Americans love conspiracy theories. The Pendragon has often been embroiled in conversations about various organizations and the nefarious grip they have on our government our national culture. If it's not some leftist bemoaning the power of the Christian right, it's a Christian wringing his or her hands over the influence of Mormons, Unitarians, or Freemasons. For myself, I have always discounted such things, not being given to conspiratorial thinking, but I have recently discovered that historical records now back me up on at least one of these famous conspiracies: that of the Freemasons. The Pendragon has often been called to debate whether the Founding Fathers could possibly have been Christians since so many of them were Freemasons. Of our 43 Presidents, at least 3 (Washington, Jackson and Andrew Johnson) were Freemasons and some well-meaning Christians, taking over from the Anti-Mason Party of the 1820s and 30s, have decided that this means American has no Christian background and was founded by a cult. But whatever the current implications of being a Mason are (and I am far from sure it disqualifies one from being a Christian even today), in the late 18th-century, historian Steven Bullock notes in Revolutionary Brotherhood: Freemasonry and the Transformation of the American Social Order, 1730-1840, Freemasonry, for all its lore of stretching back to the builders of Solomon's Temple and possessing secrets of craft from the ancients, were actually an enlightened society and more of a social club than anything else. When Freemason Benjamin Franklin's pious mother grew worried over her son's involvement with a group suspected, even then, of magical leanings, Franklin quietly responded, "They are harmless enough people." This seems to have been the only time he mentioned the Masons in all of his voluminous correspondence. His involvement with the group was not a huge part of his life. George Washington, the other famous Mason, only attended the lodge on public occasions--he did not make a habit of hanging out there. It is hard to advance the argument that Freemasonry exerted a great, sinister, influence on America when its two most famous members barely ever contacted the group. Washington and Franklin used the group as a social outlet for networking with other leaders, but weren't too wrapped up in its stranger manifestations.
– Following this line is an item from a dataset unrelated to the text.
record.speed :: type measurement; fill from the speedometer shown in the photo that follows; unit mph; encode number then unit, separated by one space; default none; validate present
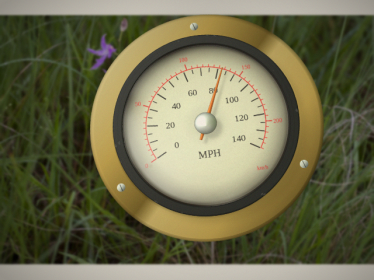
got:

Why is this important? It's important because too often politics in America is based on fear of the conspirator. When people are motivated by fear, they make foolish choices. A proper understanding of the choices before us is a must if we are to make wise decisions about the future of our country. Americans have not done too well on that in previous centuries, but perhaps there is hope we can move beyond the hype about groups we have never tried to understand, and deal with real life.